▸ **EXERCISE BRIEF**
Shown below are entries with pictures; the line with "right shoulder: (276, 426)" through the line with "right knee: (587, 374)" is the span to retype exactly, and the pictures stay out.

[Data items]
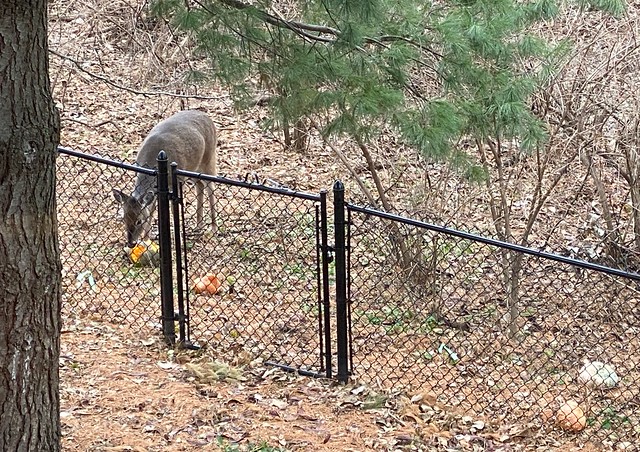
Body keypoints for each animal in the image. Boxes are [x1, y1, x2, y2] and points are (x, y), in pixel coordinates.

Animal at [113, 110, 217, 247]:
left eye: (139, 221)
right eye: (124, 218)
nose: (131, 243)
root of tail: (208, 118)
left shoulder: (176, 181)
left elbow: (173, 210)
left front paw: (179, 240)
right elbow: (151, 209)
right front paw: (146, 239)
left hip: (209, 158)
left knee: (211, 187)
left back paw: (213, 228)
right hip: (192, 167)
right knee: (199, 185)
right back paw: (198, 225)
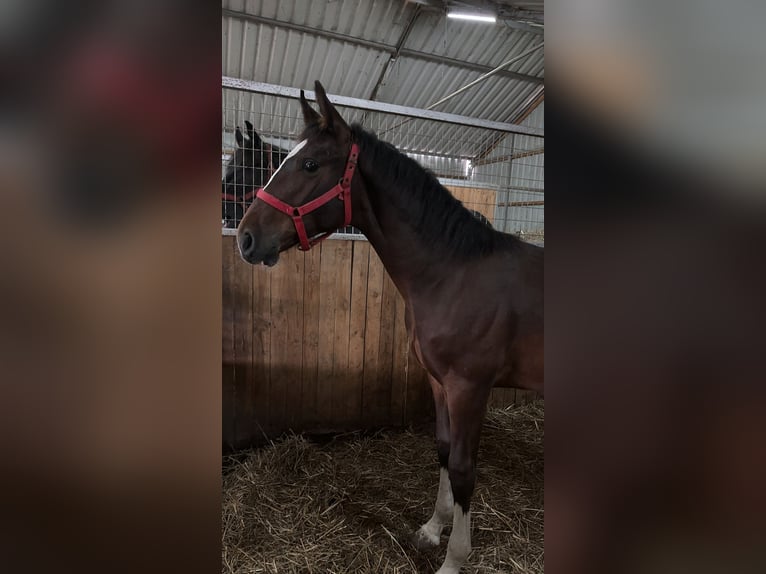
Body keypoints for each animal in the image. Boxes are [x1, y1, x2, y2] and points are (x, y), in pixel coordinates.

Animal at [236, 82, 544, 574]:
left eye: (310, 163)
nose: (245, 239)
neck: (453, 274)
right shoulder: (439, 382)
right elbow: (442, 449)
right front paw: (432, 529)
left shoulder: (469, 388)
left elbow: (463, 467)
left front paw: (454, 559)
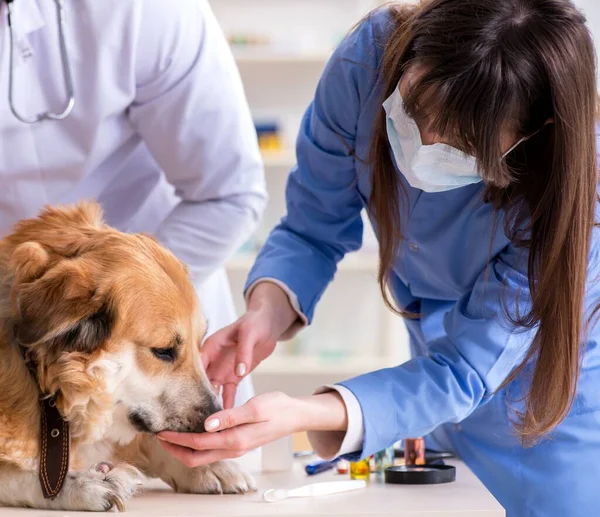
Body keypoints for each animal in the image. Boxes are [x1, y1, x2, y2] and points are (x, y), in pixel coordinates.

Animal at [0, 201, 255, 508]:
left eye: (200, 342)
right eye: (164, 351)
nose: (214, 422)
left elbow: (149, 442)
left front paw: (208, 466)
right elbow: (25, 476)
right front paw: (87, 483)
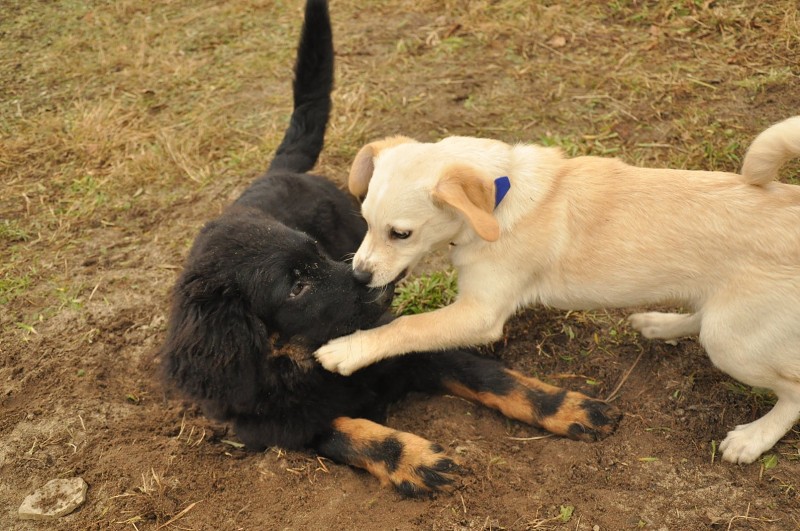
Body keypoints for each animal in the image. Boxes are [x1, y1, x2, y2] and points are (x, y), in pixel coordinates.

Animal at [159, 0, 620, 496]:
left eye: (317, 251)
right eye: (296, 287)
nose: (373, 285)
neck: (304, 361)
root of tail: (275, 171)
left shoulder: (417, 350)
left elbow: (496, 379)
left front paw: (568, 407)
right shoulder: (276, 426)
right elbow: (350, 433)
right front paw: (416, 461)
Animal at [313, 115, 800, 465]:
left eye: (401, 234)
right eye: (365, 221)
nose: (359, 277)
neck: (500, 199)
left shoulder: (480, 314)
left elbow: (407, 327)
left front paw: (349, 349)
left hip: (731, 341)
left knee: (792, 389)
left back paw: (753, 439)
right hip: (728, 318)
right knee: (702, 314)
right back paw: (659, 325)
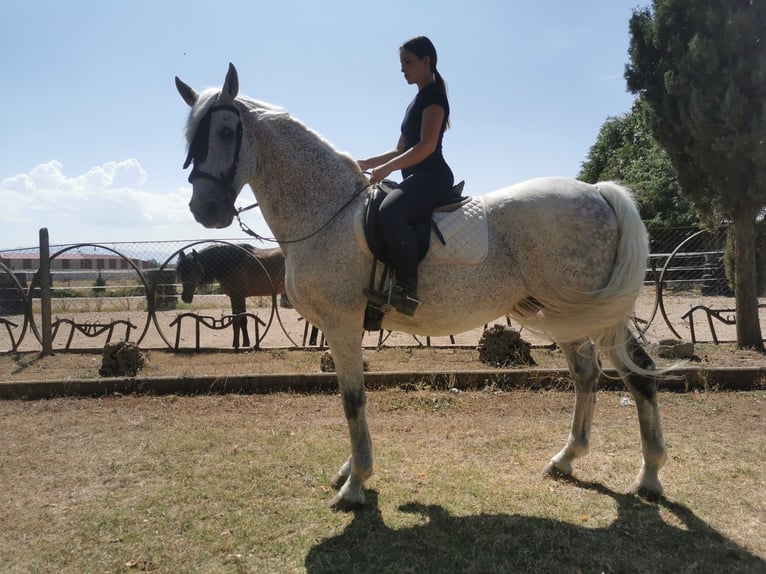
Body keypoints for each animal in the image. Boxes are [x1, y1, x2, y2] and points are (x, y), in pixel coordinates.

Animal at [177, 64, 668, 512]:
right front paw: (349, 470)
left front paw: (355, 483)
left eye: (225, 131)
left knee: (638, 372)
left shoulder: (341, 322)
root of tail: (598, 192)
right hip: (564, 313)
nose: (205, 209)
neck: (326, 212)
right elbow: (350, 396)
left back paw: (649, 476)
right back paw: (567, 459)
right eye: (190, 138)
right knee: (587, 374)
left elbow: (352, 399)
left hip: (593, 313)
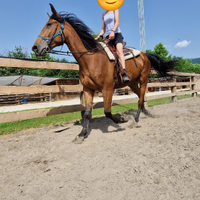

▸ **REPLY TO THE EXERCISE**
right shoulder: (276, 426)
right elbow: (350, 433)
right front paw: (416, 461)
Animal at [313, 115, 800, 465]:
left eye: (401, 234)
right eye: (365, 221)
nose: (359, 277)
neck: (500, 199)
left shoulder: (480, 314)
left elbow: (407, 327)
left front paw: (349, 349)
left hip: (731, 341)
left knee: (792, 389)
left back paw: (753, 439)
right hip: (728, 318)
right knee: (702, 314)
right back paw: (659, 325)
Body keypoints for each animal in the image. Boxes are [x1, y1, x2, y2] and points are (x, y), in pixel coordinates.

Animal at [177, 64, 668, 512]:
right front paw: (349, 470)
left front paw: (355, 483)
left eye: (225, 131)
left knee: (638, 372)
left shoulder: (341, 322)
root of tail: (598, 192)
right hip: (564, 313)
nose: (205, 209)
neck: (326, 212)
right elbow: (350, 396)
left back paw: (649, 476)
right back paw: (567, 459)
right eye: (190, 138)
right knee: (587, 374)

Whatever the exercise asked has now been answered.